## Problem description
Reproduce word for word the part of the executive summary from "Regional disparities are" up to and including "more prosperous areas.".

## Document excerpt
Executive summary
The strong pre-COVID-19 economy boosted rapid convergence towards the OECD average incomes. An investment-friendly business climate helped attract foreign direct investment and integration in global-value chains.
The recovery will be uncertain. The COVID-19 recession was comparatively mild, and the economy is recovering. The government swiftly set up a programme supporting households and firms, representing almost 10% of GDP, and plans new investments to support long-term growth. The economy is expected to contract by 2% in 2020 and to rebound by 2.7% in 2021, and unemployment will rise to around 9%, yet protracted disruptions in world trade would be harmful for the outlook.
Poverty is high, especially among the unemployed, less educated, single parents and older people. The tax-benefit system is not very redistributive and its size below the OECD average. The government should increase social support while keeping work incentives.
Regional disparities are increasing. Investment in peripheral regions is low and labour mobility towards economically strong areas insufficient. Productivity differences between core and peripheral regions are rising. The government should continue investing in rural areas while facilitating migration to more prosperous areas.
Growth should be greener. CO2 emissions are below OECD average and declining, but mortality from exposure to fine particles is the highest in the OECD. Transport and energy are the main sources of emissions. Environmental taxation is low. The government set up a programme to co-fund private climate investment and wants to reach carbon neutrality by 2050. The government should also introduce a CO2 tax.
Sound fiscal policy over the past years has created fiscal space to help the economy in the current crisis.
Fiscal policy is expansionary. The constitutional fiscal law of 2015 provides for tight surveillance. In 2019 the budget was in a small surplus. To help households and firms to weather the COVID-19 crisis, the government plans additional tax and spending measures totalling 10% of GDP. As a result, the balance is expected to turn sharply negative in 2020. Once fiscal positions have recovered, the government should simplify the fiscal framework and set a long-term debt target.
The COVID-19 crisis affects credit. About 40% of the corporate sector was affected by containment measures, exacerbating funding challenges especially for small firms. Non-performing loans in the banking sector declined markedly, and frequent use of macro-prudential regulation helped strengthen financial stability. The government eased financial conditions following the COVID-19 crisis and should continue to do so.

Collected data entries
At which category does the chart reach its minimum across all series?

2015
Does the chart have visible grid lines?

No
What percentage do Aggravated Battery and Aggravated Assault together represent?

## Written solution
Regional disparities are increasing. Investment in peripheral regions is low and labour mobility towards economically strong areas insufficient. Productivity differences between core and peripheral regions are rising. The government should continue investing in rural areas while facilitating migration to more prosperous areas.